Эмили медленно покачала головой, вздохнула и попыталась сдержать слезы.

– В точности как с Натаном, – сказала она.

– Не совсем, – возразил доктор Гершманн. – Это одна из причин, по которым я хотел спуститься сюда и поговорить с вами. Ситуация Натана существенно отличается от ситуации его отца. Мистер Рэнделл поступил со своим телом весьма радикально. Последствия серьезные и, возможно, фатальные.

Эмили заморгала.

– Натан же совершенно здоров, – добавил Гершманн. – Это подтверждают все анализы. Мы послали результаты его томограммы и других лабораторных исследований специалистам из Бостона и Чикаго, и никто никогда не сталкивался ни с чем подобным. У Натана во всех отношениях все в порядке. Картина его мозговой деятельности совершенно нормальна и соответствует полному сознанию. Для человека, находящегося в коме, высокий уровень мозговой деятельности не так уж и необычен: воображение и подсознание – штука мощная. Но здесь уровень уникальный.

– Короче говоря, вы до сих пор не знаете, что с моим сыном, – с горечью подытожила Эмили. – У него все в полном порядке, вот только он никак не хочет просыпаться. Ждете, пока его поцелует прекрасная принцесса, да?

Гершманн нахмурился, вид у него стал как будто смущенный. Доктор Кардифф взяла карточку Томаса, начисто игнорируя Эмили.

– Ну-ну, миссис Рэнделл, – брюзгливо сказал доктор Гершманн, оглаживая усы, – совершенно нет необходимости…

– Нет необходимости? – взорвалась Эмили; голова у нее шла кругом. – Все, что имеет значение в моей жизни, у меня отняли, и вы не можете выяснить почему, а единственный человек, который в состоянии понять, что со мной происходит, решает наглотаться таблеток… И вы, черт побери, хотите, чтобы я вела себя спокойно и, даже больше того, любезно?

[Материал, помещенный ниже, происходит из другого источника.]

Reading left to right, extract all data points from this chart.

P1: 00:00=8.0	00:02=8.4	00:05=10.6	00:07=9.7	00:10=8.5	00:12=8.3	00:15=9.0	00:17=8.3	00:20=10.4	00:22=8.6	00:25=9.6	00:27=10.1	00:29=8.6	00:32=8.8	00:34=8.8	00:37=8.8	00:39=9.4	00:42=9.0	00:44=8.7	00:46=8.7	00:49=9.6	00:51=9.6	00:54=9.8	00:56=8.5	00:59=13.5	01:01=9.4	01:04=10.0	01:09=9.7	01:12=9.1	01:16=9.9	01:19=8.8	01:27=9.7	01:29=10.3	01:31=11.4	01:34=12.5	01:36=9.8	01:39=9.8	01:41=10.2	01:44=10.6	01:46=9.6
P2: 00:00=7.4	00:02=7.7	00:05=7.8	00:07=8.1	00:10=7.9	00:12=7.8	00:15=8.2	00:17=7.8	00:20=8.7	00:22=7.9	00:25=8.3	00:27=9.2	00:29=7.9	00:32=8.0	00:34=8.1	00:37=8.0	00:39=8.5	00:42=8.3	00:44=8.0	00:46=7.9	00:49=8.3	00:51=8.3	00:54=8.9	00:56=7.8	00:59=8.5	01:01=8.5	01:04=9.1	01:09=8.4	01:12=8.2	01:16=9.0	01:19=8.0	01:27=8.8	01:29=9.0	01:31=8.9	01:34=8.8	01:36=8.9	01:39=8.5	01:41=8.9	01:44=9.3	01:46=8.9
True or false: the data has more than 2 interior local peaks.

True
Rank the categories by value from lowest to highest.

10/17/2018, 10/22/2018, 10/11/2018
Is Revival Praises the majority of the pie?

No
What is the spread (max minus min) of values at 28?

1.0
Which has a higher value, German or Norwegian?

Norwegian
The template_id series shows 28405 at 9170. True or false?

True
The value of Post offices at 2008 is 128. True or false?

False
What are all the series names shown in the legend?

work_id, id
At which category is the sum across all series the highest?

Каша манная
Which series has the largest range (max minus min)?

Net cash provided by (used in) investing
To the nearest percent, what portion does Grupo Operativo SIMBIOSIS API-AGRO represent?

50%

Части ее было стыдно за эту тираду. Врачи делают все возможное. Она понимала это. Но другая часть ее отчаянно нуждалась в этом. Нуждалась в том, чтобы сорвать зло на ком-нибудь. Гершманн и Кардифф на миг посмотрели на нее с одинаково озабоченным выражением на лицах. Что только усугубило положение.

– Прошу… прошу прощения, я… – начала Эмили. Потом взмахнула в воздухе рукой, словно отмахиваясь от надоедливой мошки.

– Ну что вы, миссис Рэнделл – Доктор Гершманн подошел к ней, ловко оттеснив Кардифф, которая, похоже, была рада этому заступничеству. – Не хотите подняться и навестить Натана?

Эмили закусила нижнюю губу. Ее сумочка стояла на коричневом стуле в углу палаты Томаса Эмили долго смотрела на нее. В сумочке лежал ее сотовый. Вместе с записной книжкой.

– Я подойду чуть попозже, – сказала она рассеянно. – Мне нужно сначала сделать кое-какие дела, и я с таким же успехом могу занятья этим здесь.

Эмили подошла к кровати Томаса и села на стул. В палате пахло чем-то странным, как будто гарью. Она нахмурилась, склонилась к Томасу и почему-то ничуть не удивилась, когда поняла, что запах исходит от него. Он, разумеется, даже не приближался к огню, но от его одежды пахло дымом.

Доктора извинились и двинулись к выходу. Гершманн открыл дверь и пропустил Кардифф вперед, и Эмили, глядя на Томаса, задалась вопросом, каковы шансы на то, что с человеком может случиться нечто подобное. Ее сын и ее бывший муж, так близко друг к другу и так далеко друг от друга, так далеко от всех остальных.